Auszuführende Aufgaben:
#1 Schreiben Sie aus dem Bericht über den Unfall im Hambacher Forst den Abschnitt von „Hambacher Forst: Erneut“ bis „jetzt im Krankenhaus.“ wortgetreu ab.
#2 Schreiben Sie den Bericht über den Unfall im Hambacher Forst im Anschluss an seinen letzten Satz weiter.

Hambacher Forst: Erneut schwerer Unfall
Im Rheinischen Braunkohlerevier geht die polizeiliche Räumung des Waldes weiter. Junge Frau durch Sturz aus einem Baum schwer verletzt
Im Hambacher Forst ist es erneut bei der Räumung von Baumhäusern zu einem schweren Unfall gekommen, wie die Süddeutsche Zeitung berichtet. Demnach stürzte am heutigen Donnerstagvormittag eine Besetzerin von einer Leiter und verletzte sich schwer. Sie sei aus sechs Metern Höhe beim Betreten einer Leiter in die Tiefe gefallen und liege jetzt im Krankenhaus.

Gespeicherte Dateneinträge:
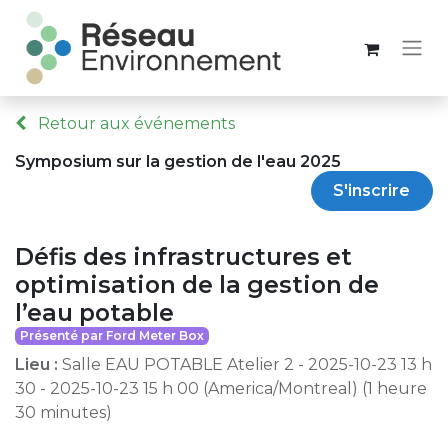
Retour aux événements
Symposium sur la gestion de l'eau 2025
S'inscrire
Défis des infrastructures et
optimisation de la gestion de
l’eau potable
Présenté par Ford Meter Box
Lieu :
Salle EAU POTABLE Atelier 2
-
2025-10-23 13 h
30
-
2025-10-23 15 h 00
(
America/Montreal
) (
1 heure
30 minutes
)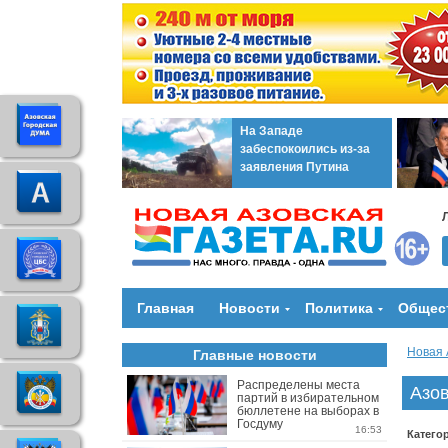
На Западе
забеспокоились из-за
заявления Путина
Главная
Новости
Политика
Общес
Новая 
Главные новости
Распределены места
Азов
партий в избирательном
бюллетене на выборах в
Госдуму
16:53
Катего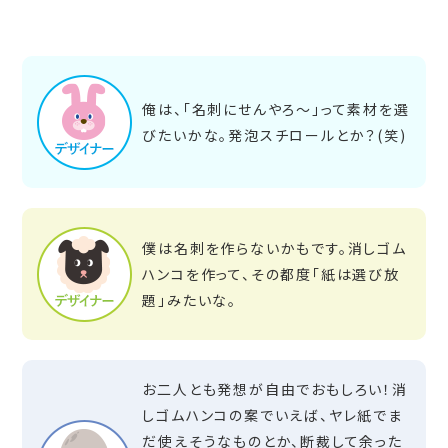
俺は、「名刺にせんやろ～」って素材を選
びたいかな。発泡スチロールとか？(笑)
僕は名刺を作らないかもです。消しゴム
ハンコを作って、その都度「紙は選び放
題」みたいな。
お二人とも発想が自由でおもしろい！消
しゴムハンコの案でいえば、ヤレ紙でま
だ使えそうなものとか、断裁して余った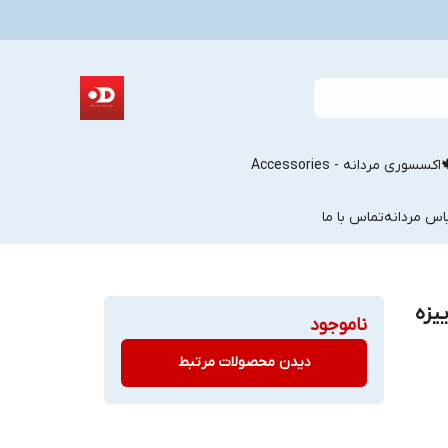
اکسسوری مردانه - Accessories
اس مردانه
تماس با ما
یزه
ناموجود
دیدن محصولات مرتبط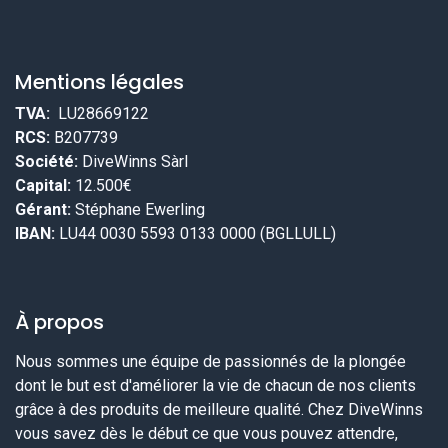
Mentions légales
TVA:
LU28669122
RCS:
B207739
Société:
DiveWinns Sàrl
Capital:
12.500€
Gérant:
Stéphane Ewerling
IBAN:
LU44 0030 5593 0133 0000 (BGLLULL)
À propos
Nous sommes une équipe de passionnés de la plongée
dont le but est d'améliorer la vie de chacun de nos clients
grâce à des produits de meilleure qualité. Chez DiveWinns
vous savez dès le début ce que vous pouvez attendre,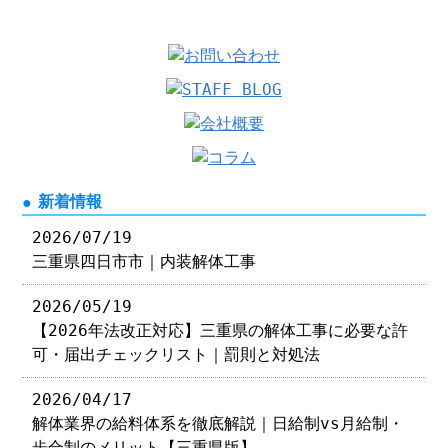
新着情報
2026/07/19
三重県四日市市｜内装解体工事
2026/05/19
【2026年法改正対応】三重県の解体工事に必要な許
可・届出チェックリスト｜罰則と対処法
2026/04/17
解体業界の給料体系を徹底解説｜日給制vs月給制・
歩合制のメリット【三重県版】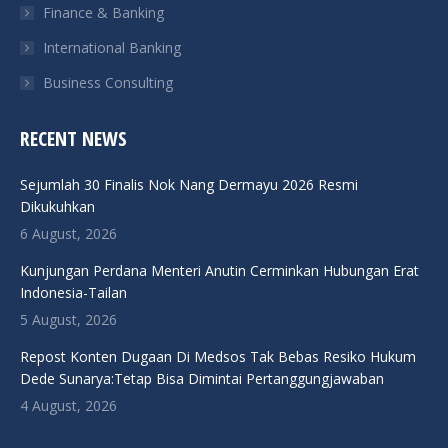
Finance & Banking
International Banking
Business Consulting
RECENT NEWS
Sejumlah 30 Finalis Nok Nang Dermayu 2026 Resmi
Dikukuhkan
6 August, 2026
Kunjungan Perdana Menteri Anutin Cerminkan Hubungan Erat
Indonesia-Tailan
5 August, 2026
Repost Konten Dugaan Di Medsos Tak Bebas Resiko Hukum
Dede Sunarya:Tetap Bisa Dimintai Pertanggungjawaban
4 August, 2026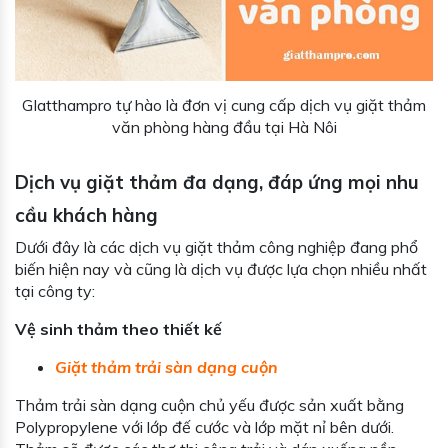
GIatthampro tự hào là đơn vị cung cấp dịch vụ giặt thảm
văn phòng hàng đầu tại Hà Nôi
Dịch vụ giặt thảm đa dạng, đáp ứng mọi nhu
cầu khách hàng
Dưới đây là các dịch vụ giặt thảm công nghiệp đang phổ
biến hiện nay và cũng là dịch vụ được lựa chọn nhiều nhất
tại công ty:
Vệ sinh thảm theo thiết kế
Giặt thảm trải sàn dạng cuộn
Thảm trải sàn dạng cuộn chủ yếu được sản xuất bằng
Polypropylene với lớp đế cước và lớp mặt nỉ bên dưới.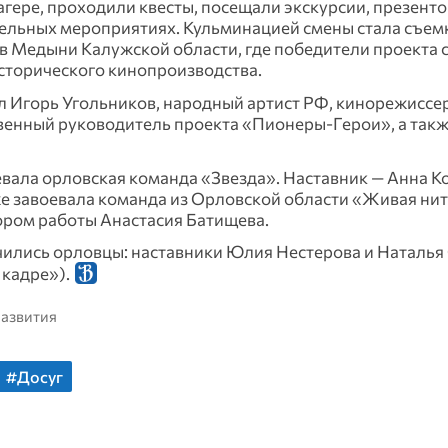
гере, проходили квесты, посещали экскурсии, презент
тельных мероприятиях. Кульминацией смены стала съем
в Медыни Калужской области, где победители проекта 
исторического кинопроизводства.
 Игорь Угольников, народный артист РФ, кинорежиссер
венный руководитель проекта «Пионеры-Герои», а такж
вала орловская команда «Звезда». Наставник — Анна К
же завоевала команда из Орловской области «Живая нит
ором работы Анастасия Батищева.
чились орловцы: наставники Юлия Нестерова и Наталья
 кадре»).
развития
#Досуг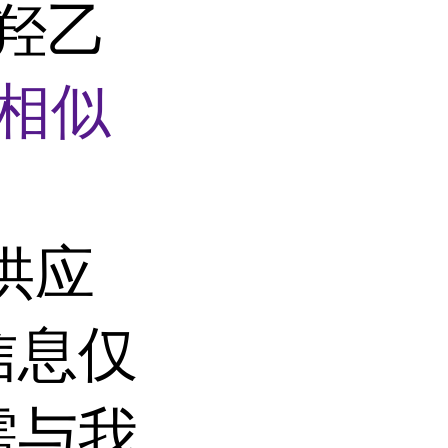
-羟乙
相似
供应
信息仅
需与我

Antworten nacheinander:
#1
Hambacher Forst: Erneut schwerer Unfall
Im Rheinischen Braunkohlerevier geht die polizeiliche Räumung des Waldes weiter. Junge Frau durch Sturz aus einem Baum schwer verletzt
Im Hambacher Forst ist es erneut bei der Räumung von Baumhäusern zu einem schweren Unfall gekommen, wie die Süddeutsche Zeitung berichtet. Demnach stürzte am heutigen Donnerstagvormittag eine Besetzerin von einer Leiter und verletzte sich schwer. Sie sei aus sechs Metern Höhe beim Betreten einer Leiter in die Tiefe gefallen und liege jetzt im Krankenhaus.

#2
(Update. Am Donnerstagnachmittag gab es dann Entwarnung: "Der gestürzten Person geht es gut, Prellungen und Verstauchungen, aber nichts ernstes. Rucksack und viele kleine Äste haben schlimmeres verhindert.")
Der Hambacher Forst wird seit zwei Wochen von einem großen Polizeiaufgebot mit mehreren tausend Beamten geräumt. Vordergründig wird der selbst von Polizeibeamten als unverhältnismäßig kritisierte extrem aufwendige Einsatz mit dem Brandschutz begründet. Die Landesregierung hatte die zuständigen kommunalen Behörden zur Räumung aufgefordert, da die Sicherheit der Baumhausbewohner nicht gewährleistet sei. Tatsächlich ist die Begründung mit dem Brandschutz wohl eher vorgezogen.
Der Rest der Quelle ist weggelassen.